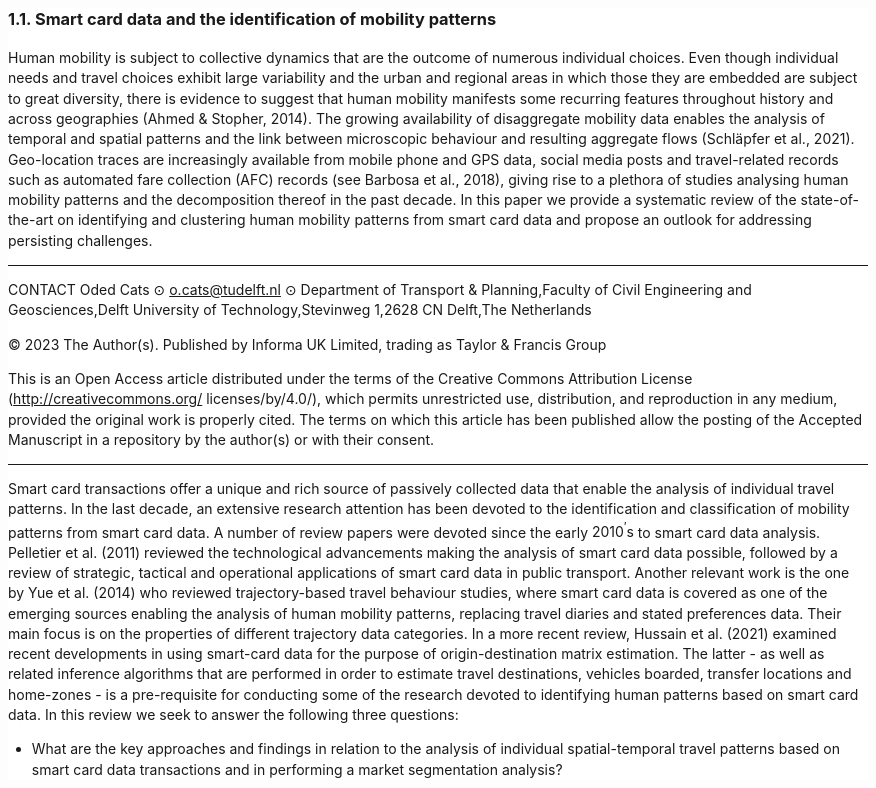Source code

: ### 1.1. Smart card data and the identification of mobility patterns

Human mobility is subject to collective dynamics that are the outcome of numerous individual choices. Even though individual needs and travel choices exhibit large variability and the urban and regional areas in which those they are embedded are subject to great diversity, there is evidence to suggest that human mobility manifests some recurring features throughout history and across geographies (Ahmed & Stopher, 2014). The growing availability of disaggregate mobility data enables the analysis of temporal and spatial patterns and the link between microscopic behaviour and resulting aggregate flows (Schläpfer et al., 2021). Geo-location traces are increasingly available from mobile phone and GPS data, social media posts and travel-related records such as automated fare collection (AFC) records (see Barbosa et al., 2018), giving rise to a plethora of studies analysing human mobility patterns and the decomposition thereof in the past decade. In this paper we provide a systematic review of the state-of-the-art on identifying and clustering human mobility patterns from smart card data and propose an outlook for addressing persisting challenges.

---



CONTACT Oded Cats $\odot$ o.cats@tudelft.nl $\odot$ Department of Transport & Planning,Faculty of Civil Engineering and Geosciences,Delft University of Technology,Stevinweg 1,2628 CN Delft,The Netherlands

© 2023 The Author(s). Published by Informa UK Limited, trading as Taylor & Francis Group

This is an Open Access article distributed under the terms of the Creative Commons Attribution License (http://creativecommons.org/ licenses/by/4.0/), which permits unrestricted use, distribution, and reproduction in any medium, provided the original work is properly cited. The terms on which this article has been published allow the posting of the Accepted Manuscript in a repository by the author(s) or with their consent.



---






Smart card transactions offer a unique and rich source of passively collected data that enable the analysis of individual travel patterns. In the last decade, an extensive research attention has been devoted to the identification and classification of mobility patterns from smart card data. A number of review papers were devoted since the early ${2010}^{\prime }\mathrm{s}$ to smart card data analysis. Pelletier et al. (2011) reviewed the technological advancements making the analysis of smart card data possible, followed by a review of strategic, tactical and operational applications of smart card data in public transport. Another relevant work is the one by Yue et al. (2014) who reviewed trajectory-based travel behaviour studies, where smart card data is covered as one of the emerging sources enabling the analysis of human mobility patterns, replacing travel diaries and stated preferences data. Their main focus is on the properties of different trajectory data categories. In a more recent review, Hussain et al. (2021) examined recent developments in using smart-card data for the purpose of origin-destination matrix estimation. The latter - as well as related inference algorithms that are performed in order to estimate travel destinations, vehicles boarded, transfer locations and home-zones - is a pre-requisite for conducting some of the research devoted to identifying human patterns based on smart card data. In this review we seek to answer the following three questions:

- What are the key approaches and findings in relation to the analysis of individual spatial-temporal travel patterns based on smart card data transactions and in performing a market segmentation analysis?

+-------+

What is needed: Output the records exactly, pictures excluded.

Written reply:
Source code

: ### 1.1. Smart card data and the identification of mobility patterns

Human mobility is subject to collective dynamics that are the outcome of numerous individual choices. Even though individual needs and travel choices exhibit large variability and the urban and regional areas in which those they are embedded are subject to great diversity, there is evidence to suggest that human mobility manifests some recurring features throughout history and across geographies (Ahmed & Stopher, 2014). The growing availability of disaggregate mobility data enables the analysis of temporal and spatial patterns and the link between microscopic behaviour and resulting aggregate flows (Schläpfer et al., 2021). Geo-location traces are increasingly available from mobile phone and GPS data, social media posts and travel-related records such as automated fare collection (AFC) records (see Barbosa et al., 2018), giving rise to a plethora of studies analysing human mobility patterns and the decomposition thereof in the past decade. In this paper we provide a systematic review of the state-of-the-art on identifying and clustering human mobility patterns from smart card data and propose an outlook for addressing persisting challenges.

---



CONTACT Oded Cats $\odot$ o.cats@tudelft.nl $\odot$ Department of Transport & Planning,Faculty of Civil Engineering and Geosciences,Delft University of Technology,Stevinweg 1,2628 CN Delft,The Netherlands

© 2023 The Author(s). Published by Informa UK Limited, trading as Taylor & Francis Group

This is an Open Access article distributed under the terms of the Creative Commons Attribution License (http://creativecommons.org/ licenses/by/4.0/), which permits unrestricted use, distribution, and reproduction in any medium, provided the original work is properly cited. The terms on which this article has been published allow the posting of the Accepted Manuscript in a repository by the author(s) or with their consent.



---






Smart card transactions offer a unique and rich source of passively collected data that enable the analysis of individual travel patterns. In the last decade, an extensive research attention has been devoted to the identification and classification of mobility patterns from smart card data. A number of review papers were devoted since the early ${2010}^{\prime }\mathrm{s}$ to smart card data analysis. Pelletier et al. (2011) reviewed the technological advancements making the analysis of smart card data possible, followed by a review of strategic, tactical and operational applications of smart card data in public transport. Another relevant work is the one by Yue et al. (2014) who reviewed trajectory-based travel behaviour studies, where smart card data is covered as one of the emerging sources enabling the analysis of human mobility patterns, replacing travel diaries and stated preferences data. Their main focus is on the properties of different trajectory data categories. In a more recent review, Hussain et al. (2021) examined recent developments in using smart-card data for the purpose of origin-destination matrix estimation. The latter - as well as related inference algorithms that are performed in order to estimate travel destinations, vehicles boarded, transfer locations and home-zones - is a pre-requisite for conducting some of the research devoted to identifying human patterns based on smart card data. In this review we seek to answer the following three questions:

- What are the key approaches and findings in relation to the analysis of individual spatial-temporal travel patterns based on smart card data transactions and in performing a market segmentation analysis?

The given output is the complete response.